Saturday, November 5, 2016

The Garmin FR235 Watch Changed Me

A good title goes a long way in a blog post. How do you describe something in a sentence or less that tells the truth and yet is outlandish enough to get people to click on it? So I just said a watch changed me, and while it may not be a big change, read on to learn the details of how I have changed. 
FR235 on my wrist after breaking my hand August 20th.
I’ve said it before and I’ll say it again, 10,000 steps a day (or whatever an appropriate goal might be for you at the current time, maybe 5000 or 15,000 steps a day) is the best total fitness program I know of in my 15 years of thinking about fitness. Here are the reasons why a step goal is so great:
You can do it anywhere. No gym membership, workout clothes, or equipment of any type required.
You can break it up into very small chunks, like 100 steps at a time. I’ll revisit this later.
That comes to around 4-5 miles of walking, which is about twice the approximately 5000 steps per day the average sedentary American walks, which would mean a significant increase in activity for sedentary people. (Disclaimer, once people start wearing a step tracker with a number they can read, they walk more, so studdies of how much people walk are often biased by people wearing step trackers that display the number of steps.) Also, it’s low impact, you’re probably not going to get an injury from walking. 

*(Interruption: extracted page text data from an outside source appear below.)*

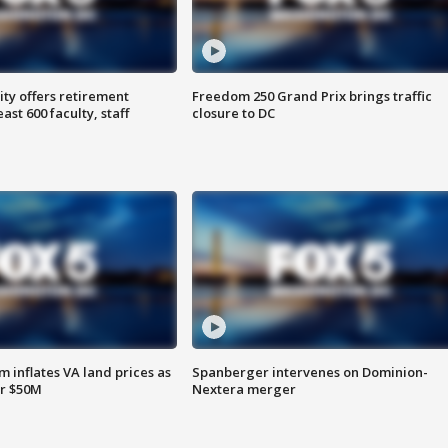
ty offers retirement
Freedom 250 Grand Prix brings traffic
ast 600 faculty, staff
closure to DC
 inflates VA land prices as
Spanberger intervenes on Dominion-
or $50M
Nextera merger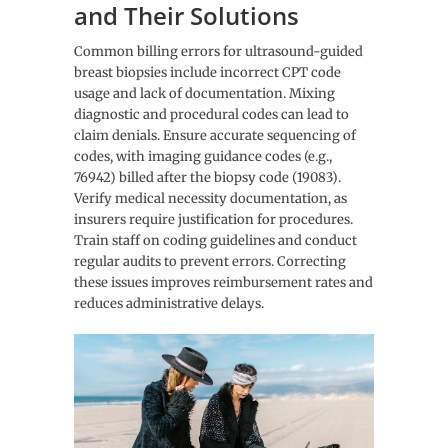
and Their Solutions
Common billing errors for ultrasound-guided
breast biopsies include incorrect CPT code
usage and lack of documentation. Mixing
diagnostic and procedural codes can lead to
claim denials. Ensure accurate sequencing of
codes, with imaging guidance codes (e.g.,
76942) billed after the biopsy code (19083).
Verify medical necessity documentation, as
insurers require justification for procedures.
Train staff on coding guidelines and conduct
regular audits to prevent errors. Correcting
these issues improves reimbursement rates and
reduces administrative delays.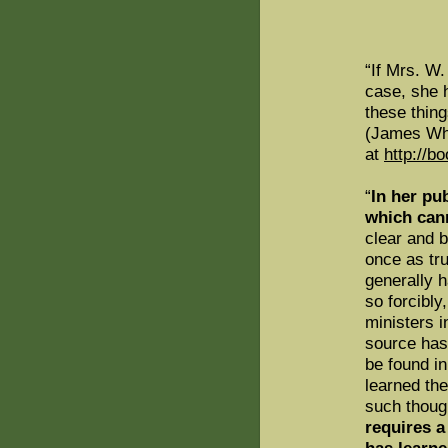
“If Mrs. W.
case, she 
these thing
(James Wh
at
http://b
“
In her pu
which can
clear and b
once as trut
generally 
so forcibly
ministers i
source has
be found in
learned the
such though
requires a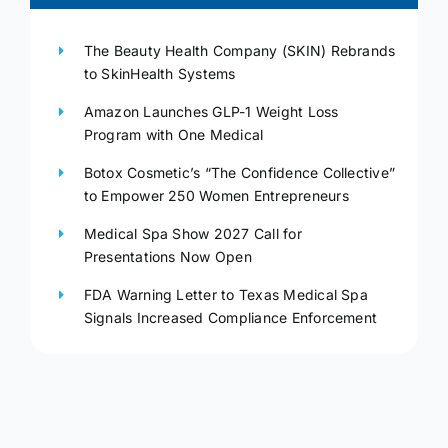
The Beauty Health Company (SKIN) Rebrands
to SkinHealth Systems
Amazon Launches GLP-1 Weight Loss
Program with One Medical
Botox Cosmetic’s “The Confidence Collective”
to Empower 250 Women Entrepreneurs
Medical Spa Show 2027 Call for
Presentations Now Open
FDA Warning Letter to Texas Medical Spa
Signals Increased Compliance Enforcement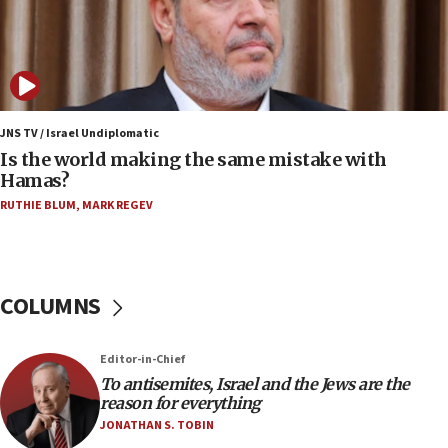
12:17
Israeli and Ukrainian indicted in Iran espionage
case
12:07
Israeli dies from West Nile fever
JNS TV / Israel Undiplomatic
Is the world making the same mistake with
11:59
Hamas?
Israeli defense startup orders hit $330 million,
double last year’s figure
RUTHIE BLUM
,
MARK REGEV
11:55
Israel Police: 24 Palestinian infiltrators caught in
one week
COLUMNS
11:22
Israeli police arrest two Palestinians for online
Editor-in-Chief
incitement
To antisemites, Israel and the Jews are the
10:59
reason for everything
IDF: Hezbollah embedded thousands of terror
JONATHAN S. TOBIN
structures in Lebanese villages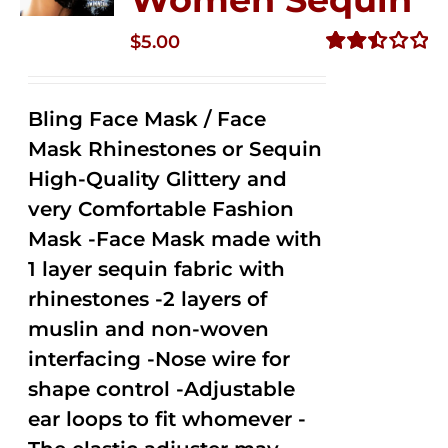
$
5.00
Rated
2.51
out of
Bling Face Mask / Face
5
Mask Rhinestones or Sequin
High-Quality Glittery and
very Comfortable Fashion
Mask -Face Mask made with
1 layer sequin fabric with
rhinestones -2 layers of
muslin and non-woven
interfacing -Nose wire for
shape control -Adjustable
ear loops to fit whomever -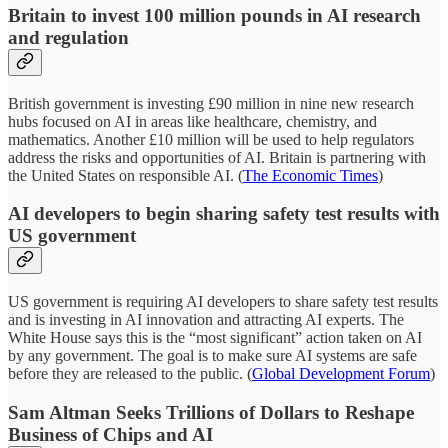
Britain to invest 100 million pounds in AI research
and regulation
British government is investing £90 million in nine new research
hubs focused on AI in areas like healthcare, chemistry, and
mathematics. Another £10 million will be used to help regulators
address the risks and opportunities of AI. Britain is partnering with
the United States on responsible AI. (
The Economic Times
)
AI developers to begin sharing safety test results with
US government
US government is requiring AI developers to share safety test results
and is investing in AI innovation and attracting AI experts. The
White House says this is the “most significant” action taken on AI
by any government. The goal is to make sure AI systems are safe
before they are released to the public. (
Global Development Forum
)
Sam Altman Seeks Trillions of Dollars to Reshape
Business of Chips and AI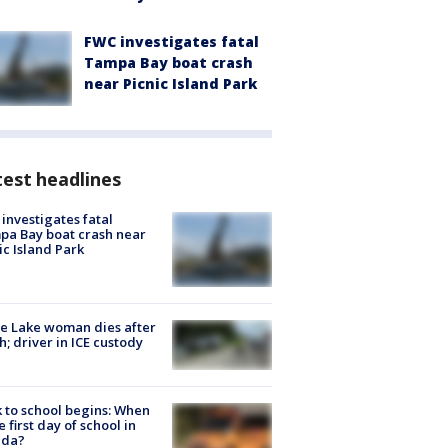
FWC investigates fatal
Tampa Bay boat crash
near Picnic Island Park
est headlines
investigates fatal
a Bay boat crash near
ic Island Park
e Lake woman dies after
h; driver in ICE custody
 to school begins: When
he first day of school in
ida?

I had no idea how many steps I took before I started wearing my FR235. Turns out 4000-5000 steps, not including running was pretty standard for me. While that is perfectly acceptable when I go out and run 8000-18,000 steps in the same day, when I take a day off running, my step count plummets. 

Finally getting to the topic, the first way the watch changed me was though an inactivity bar. After not walking or moving much for one hour, the watch will beep and vibrate at me, encouraging me to do about 100 steps to reset it. This is great! It’s a simple reminder that I need to take little breaks during my workday to stretch my legs. It takes about two minutes of walking to reset the inactivity bar. People say sitting is the new smoking, and I won’t argue. Humans aren’t meant to sit at desks for 8-10 hours a day… before going home to sit on a couch for a few more hours. If a little beep and buzz reminds me to spend two minutes moving around, it’s well worth the awkwardness in meetings when during a moment of silence my watch beeps. While the inactivity bar probably only added about 500-1000 steps to my average day, it was the first and most significant change in my routine.

The second way the watch changed me was the heart rate monitoring. When I keep saying I struggled to run in the heat this summer, I have heart rate data to back it up. My heart rate would climb into the 160s and 170s while I was running slower than 8 minutes per mile pace on flat ground, which is ridiculous! That means my body was working really hard to perform a task that under cooler conditions would result in a heart rate in the 130s. While I don’t like the Garmin recovery estimation after a workout because after just about every longer run I do it tells me I need 3-4 days of rest, the constant heart rate monitoring has helped me understand my perceived effort better. In other words, often in running you really need to do workouts at a perceived effort, not a concrete pace, and it’s hard to describe that without using heart rate. I ran with a heart rate monitor a number of times in the past, but not for every run, and especially not for most recovery runs. However, those recovery runs are probably the best time to use the heart rate monitor so that you really do take it as easy as you need.

The third way the watch changed me was through the step counter, by wanting to get in my goal number of steps per day. Typically when I run this isn’t an issue, but some days when I only do a few miles, it is, and I have to take an evening walk to reach my goal. While I have always enjoyed walks, this has given me some extra motivation to actually go out and put in 2000 steps after supper. 

The final way the watch has affected me, although I would not say it has changed me like the first three, is health metrics like sleep tracking and resting heart rate tracking. I don’t really do anything with the information, other than use it for confirmation bias that yes when I am averaging 7 hours of sleep over the past week I might need more rest, or when my resting heart rate dips below 45 yes I am indeed in okay shape.

I realize that the three benefits that I mention can be had on a watch without GPS and bluetooth connectivity to a smartphone, so you don’t need to go out and spend this kind of money on a activity tracker, in fact, it’s overkill if you don’t plan to use the GPS or the continuous heart rate monitoring. After all, I did use the thing to the top of Mt. Everest, and I’m pretty sure that of the tens of thousands of people that have bought the watch so far, I was the only one to really put it through it’s paces on top of the world. 


As a footnote, I’m writing this now because Apple Watch Series 2 came out not too long ago and now that GPS is internal, it can do all of the same that my Garmin FR235 watch does, and more, although the GPS time seems to max out at 5 hours, versus 11 for my FR235, which is a big difference for a person like me. I like getting text messages to my watch, and notifications for flights or weather. While I never used to wear a watch, now seems to be the time when having a smart watch seems reasonable. I imagine in about two years when the next generation of Garmins and Apple Watch are released, I will be totally sold on wearing a watch all the time the rest of my life, which is just not something I did the first 29 years. A watch was a tool for my running and mountaineering, but wasn’t incorporated into my life the way it is now. Of course... this could change as I grow and change.